Jon told me not long ago that he is a “paleotheist” — a fully observant Orthodox Jew.
Now, sitting across from me at a window-side table at Dalva, sipping a dry martini, he tells me that he’s really more of a “periodically” observant Jew, and that the God he truly and sincerely believes in is make-believe.
“Everything changed for me when I went to a talk by an Ultra-Orthodox Rabbi who said that the first thing you do is make believe. You pretend enough so that you do the rituals, and the behavior, and then over time the behavior and the rituals change the way your mind works, until eventually you really do believe, really believe, in what you were once making up. And this … this was an Ultra-Orthodox guy, you know? The people who really believe.”
This, of course, seems backwards to a lot of people, but Jon believes that the act of belonging to this culture – not of wearing it like a costume that you can take off whenever you want, but of making it part of you, like a tattoo or a donated heart – makes him a better person in ways that he would never attain on his own.
We went to Dalva at 3121 16th St. because Jon doesn’t have a favorite watering hole in the Mission. “I don’t actually know San Francisco that well,” he’d said as we’d stood on the street outside his office. “I was never really here when I lived here before.”
“Cities are places where you either make an effort to explore them, or you only end up knowing the places on your way from home to work, and maybe to a friend’s house,” I agreed. For all that Jon has traveled and lived internationally, something about him seems provincial this evening. I’m not sure why. “Well, what kind of bar do you like and how far are you willing to go?”
“Good questions.” He considered. “I would definitely go for a martini now, if that’s an option, and staying close to BART.”
I asked if he’d ever been to Dalva. He said no – he really doesn’t know the Mission – and so we headed over, talking about the relative advantages of living in a big city instead of a mid-sized city, instead of the wilderness.

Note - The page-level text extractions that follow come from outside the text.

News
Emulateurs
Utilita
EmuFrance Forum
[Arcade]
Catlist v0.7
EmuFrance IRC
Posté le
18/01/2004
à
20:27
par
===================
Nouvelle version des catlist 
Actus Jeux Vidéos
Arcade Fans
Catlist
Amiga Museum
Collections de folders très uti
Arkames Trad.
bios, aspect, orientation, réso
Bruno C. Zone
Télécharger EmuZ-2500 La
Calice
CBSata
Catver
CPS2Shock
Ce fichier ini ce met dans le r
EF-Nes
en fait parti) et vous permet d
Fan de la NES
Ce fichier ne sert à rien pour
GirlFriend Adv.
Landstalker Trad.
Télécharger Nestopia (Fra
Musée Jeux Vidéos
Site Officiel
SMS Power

Dalva is long and wooden and dark and full of character. “It’s perfect!” Jon said as we walked in. The hideaway bar upstairs wasn’t open yet, so we snagged a table by the window – giving us a view of all the weirdness that would happen on 16th Street. He got his martini, loved it, and stuck with martinis all night. I tried a different item from the special cocktail menu each time, and … didn’t like any of them. Which is puzzling, because I’ve always liked the mixology here before. Maybe it was just an off night?
“This intersection is a great place to watch weirdness,” I told him. And it is. During the 90 minutes we spent there, we saw all manner of hipsters, travelers from across the world, and a phalanx of bedraggled men and women, all crossing before us. We saw a man leading a remote-controlled robot that looked like a freezer on wheels. Twice.
Don’t ask. We don’t know.
Jon got his start in the mid-2000s, “writing about tech on the web for people who were obsessed with tech and the web,” as he describes it. He was an evangelist at the time, a believer spreading tech’s good word.
But it also positioned him to see a shift – one that came for all of us – in its infancy. “In the early stages, before Facebook became … you know … and ad revenues plummeted, it was a different kind of environment. It was a functioning media environment. But then, as ad revenues started to go down, I could see the attention economy develop, and desperation set in, everybody was hunting for clicks, and I realized: This is going to make things go viral that I don’t want to spread all over the world. So … that was it. I left before the job got unbearable. Turns out almost none of those jobs lasted much longer, anyway.”
It’s gotten so much harder to tell the truth in the world – and perhaps the truth has gotten more complicated, too. “I really worry,” he says, “that technology, social media, is going to become so personalized, and so capable, that we’re going to enter states of almost total passivity, and just click buttons. But for introverts, like me, there’s actually an advantage to it, because you don’t have to talk to 17 people one-on-one. You can just post something and have 17 people respond. That seems easier, and it is easier, but …”
But after living that life, he has embraced sacrifice, not because he hears a calling from God, but because he needs to call to God, even if it means creating Him out of his own rib.
That takes a lot of practice, but it might save the world.